# Par Cook Quiche?



## chefc (Oct 7, 2010)

I have a great recipe for a crustless individual quiche, but it takes 25 minutes to bake. Do you think I could par cook it, then finish it to order?

To make it a bit more pedestrian ... do you think I can freeze the portions I don't use from one Sunday to the next?


----------



## durangojo (Jul 30, 2007)

don't think you can par cook, but you can cook them through , then rewarm in oven, or god forbid to some, nuke it....quiche not only freezes well, it recovers well too

joey


----------



## chefc (Oct 7, 2010)

I don't even have a microwave in my kitchen!


----------



## petemccracken (Sep 18, 2008)

I cook quiches at least a day ahead and then refrigerate/freeze.
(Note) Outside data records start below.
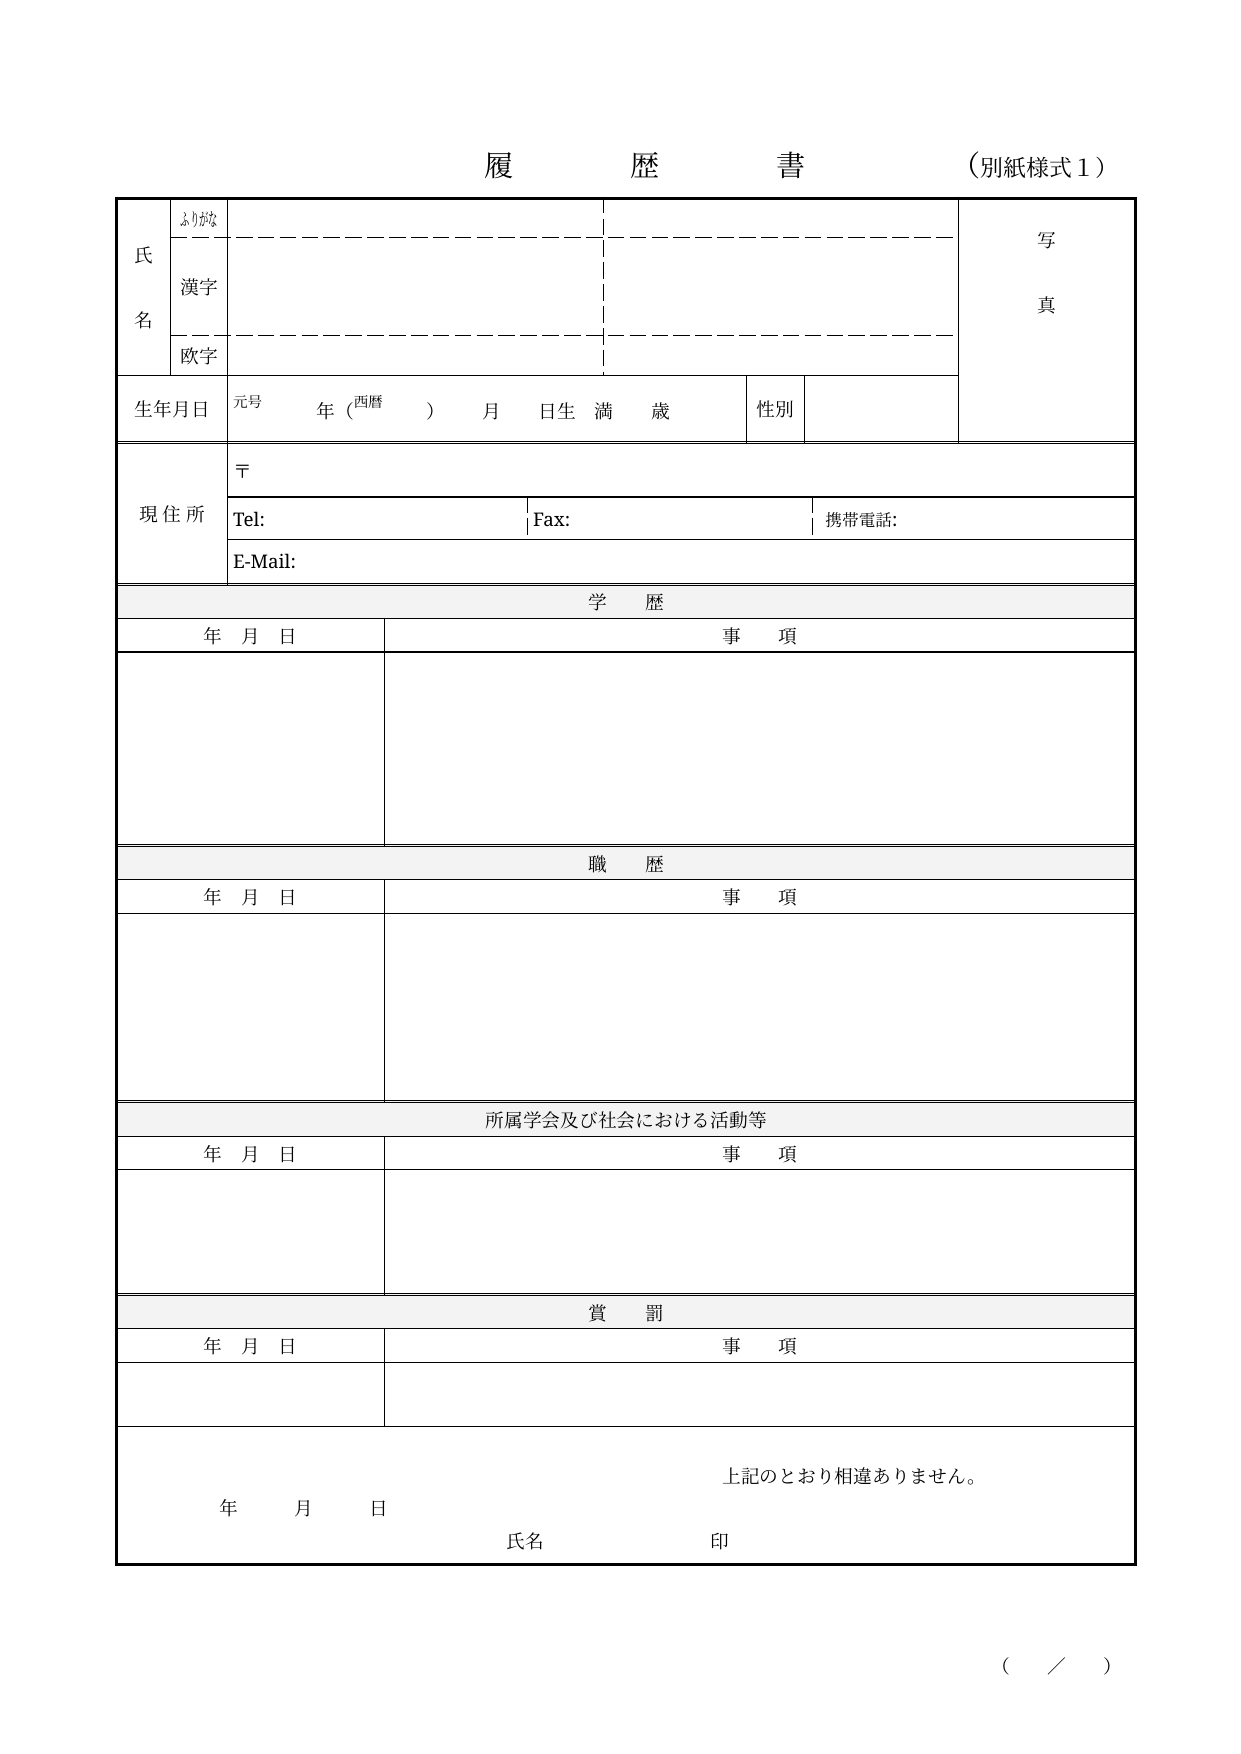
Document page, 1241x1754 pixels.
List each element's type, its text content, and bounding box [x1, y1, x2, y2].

table_cell [385, 1363, 1134, 1426]
table_cell 年 月 日 [118, 619, 384, 651]
table_cell 上記のとおり相違ありません。 年 月 日 氏名 印 [118, 1427, 1134, 1563]
table_cell [228, 200, 604, 237]
table_cell [385, 1170, 1134, 1293]
table_cell 元号 年（西暦 ） 月 日生 満 歳 [228, 376, 746, 441]
table_cell 事 項 [385, 880, 1134, 913]
table_cell 現 住 所 [118, 444, 227, 582]
table_cell 職 歴 [118, 847, 1134, 879]
table_cell Tel: [228, 498, 527, 539]
table_cell [385, 914, 1134, 1100]
table_cell E-Mail: [228, 540, 1134, 582]
table_header 履 歴 書 （別紙様式１） [117, 132, 1135, 197]
table_cell 〒 [228, 444, 1134, 496]
table_cell 漢字 [171, 237, 227, 335]
table_cell 賞 罰 [118, 1296, 1134, 1328]
table_cell [604, 335, 958, 375]
table_cell Fax: [528, 498, 813, 539]
table_cell [228, 237, 604, 335]
table_cell 性別 [747, 376, 804, 441]
table_cell 所属学会及び社会における活動等 [118, 1103, 1134, 1136]
table_cell [805, 376, 958, 441]
table_cell 生年月日 [118, 376, 227, 441]
table_cell [604, 200, 958, 237]
table_cell ふりがな [171, 200, 227, 237]
table_cell 年 月 日 [118, 1329, 384, 1362]
table_cell 事 項 [385, 619, 1134, 651]
table_cell 年 月 日 [118, 1137, 384, 1169]
table_cell 年 月 日 [118, 880, 384, 913]
table_cell 欧字 [171, 335, 227, 375]
table_cell [228, 335, 604, 375]
table_cell 携帯電話: [813, 498, 1134, 539]
table_cell [118, 914, 384, 1100]
table_cell 氏 名 [118, 200, 170, 375]
table_cell 写 真 [959, 200, 1134, 441]
table_cell [385, 653, 1134, 844]
table_cell 学 歴 [118, 586, 1134, 618]
table_cell 事 項 [385, 1329, 1134, 1362]
table_cell [118, 1363, 384, 1426]
table_cell [118, 653, 384, 844]
table_cell [604, 237, 958, 335]
table_cell 事 項 [385, 1137, 1134, 1169]
table_cell [118, 1170, 384, 1293]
Either serve room temperature or heat in a 350°-400°F for 5-10 minutes, depending on type of quiche.


----------



## durangojo (Jul 30, 2007)

just out of curiosity, what type of pan do you use... a tart pan with removable bottom?...

joey


----------



## petemccracken (Sep 18, 2008)

I use "ring molds" on a sheet pan lined with parchment or Silpat.


----------



## durangojo (Jul 30, 2007)

and, she asks, stupidly, "doesn't the filling ooze out?"... gravity being what it is and murphy's law being what he is, how come?

joey


----------



## boar_d_laze (Feb 13, 2008)

Zee secret, she is in zee cruite de pate brisee.

BDL


----------



## durangojo (Jul 30, 2007)

exceptin bdl that chefc's quiche is crustless...gotcha!

joey


----------



## petemccracken (Sep 18, 2008)

durangojo said:


> exceptin bdl that chefc's quiche is crustless...gotcha!
> 
> joey


Ooops! OK, left out a step for crustless, I use a ring of crust dough to seal the ring mold to the parchment/Silpat, at least it works for me /img/vbsmilies/smilies/crazy.gif


----------



## bill methatswho (May 9, 2013)

PeteMcCracken said:


> I cook quiches at least a day ahead and then refrigerate/freeze.
> 
> Either serve room temperature or heat in a 350°-400°F for 5-10 minutes, depending on type of quiche.


Thanks--very helpful to know.


----------